I just took granddaughters out round the lanes near me. Went out with their dad and SWMBO'd. They're now too big and miss the odd trip to the pub/playpark for child minding sessions.
Next job is to get them riding.


----------



## seraphina (2 Aug 2016)

Our local CTC does a "beginner" (can't remember exact title) ride once a month - it's a short ride (20/25 miles) with a cake stop at a relaxed pace. Worth a look to see if your local group offers something similar. You may need to let them know beforehand as some routes aren't particularly trailer friendly (narrow pinch points etc).

Depending on the age of your children, I'd be wary about attempting a sportive or something, simply because my kids would go bezerk if stuck in the trailer for that long.
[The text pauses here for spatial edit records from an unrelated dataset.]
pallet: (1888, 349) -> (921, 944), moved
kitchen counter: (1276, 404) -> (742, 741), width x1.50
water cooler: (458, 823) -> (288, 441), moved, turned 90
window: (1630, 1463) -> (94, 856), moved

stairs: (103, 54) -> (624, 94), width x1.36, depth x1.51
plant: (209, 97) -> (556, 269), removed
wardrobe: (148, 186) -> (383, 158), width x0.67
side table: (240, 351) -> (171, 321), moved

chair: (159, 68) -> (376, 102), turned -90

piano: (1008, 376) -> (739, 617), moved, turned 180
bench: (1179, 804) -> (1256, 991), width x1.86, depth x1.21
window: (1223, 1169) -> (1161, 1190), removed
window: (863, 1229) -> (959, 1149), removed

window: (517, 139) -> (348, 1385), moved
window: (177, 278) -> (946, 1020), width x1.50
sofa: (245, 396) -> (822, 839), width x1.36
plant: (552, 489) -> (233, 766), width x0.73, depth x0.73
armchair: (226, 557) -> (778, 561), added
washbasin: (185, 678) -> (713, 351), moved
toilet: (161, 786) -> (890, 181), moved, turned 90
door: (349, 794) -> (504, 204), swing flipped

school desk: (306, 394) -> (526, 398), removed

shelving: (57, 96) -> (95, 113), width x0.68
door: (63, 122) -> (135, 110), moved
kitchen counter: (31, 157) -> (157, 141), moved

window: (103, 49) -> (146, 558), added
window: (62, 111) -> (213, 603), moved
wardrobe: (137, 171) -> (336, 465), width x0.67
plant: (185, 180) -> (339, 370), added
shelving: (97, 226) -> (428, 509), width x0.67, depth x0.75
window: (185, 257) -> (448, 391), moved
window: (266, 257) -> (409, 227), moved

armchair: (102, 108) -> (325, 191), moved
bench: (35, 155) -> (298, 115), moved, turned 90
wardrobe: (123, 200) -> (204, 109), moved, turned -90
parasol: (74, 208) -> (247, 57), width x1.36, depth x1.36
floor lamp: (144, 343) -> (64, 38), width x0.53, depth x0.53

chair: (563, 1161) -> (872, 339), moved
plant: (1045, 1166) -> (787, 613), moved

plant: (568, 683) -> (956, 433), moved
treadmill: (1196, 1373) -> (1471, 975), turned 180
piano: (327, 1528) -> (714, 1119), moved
The advantage of riding by yourself is if your kids kick off, or you see a nice playground, you can stop without holding anyone up.


----------



## mjr (2 Aug 2016)

seraphina said:


> it's a short ride (20/25 miles) with a cake stop at a relaxed pace


Not all groups regard 20-25 miles as a short ride: I think our local starts from 3 miles.



seraphina said:


> my kids would go bezerk if stuck in the trailer for that long


Sportives near me start at 10 miles, so that CTC beginner ride would be longer!

Bottom line: if you're bothered about time and distance, check and don't assume anything from words like "short"


----------



## laxmanstretch (5 Aug 2016)

thank you alll, you have provided some great starter terminology for me to get google-ing. half the problem is not knowing what to look for. I would be fine with a 25 mile ride -but yes, my little one may get restless so perhaps i will look for a good route rather than joining a large ride, and have a few park stops.


----------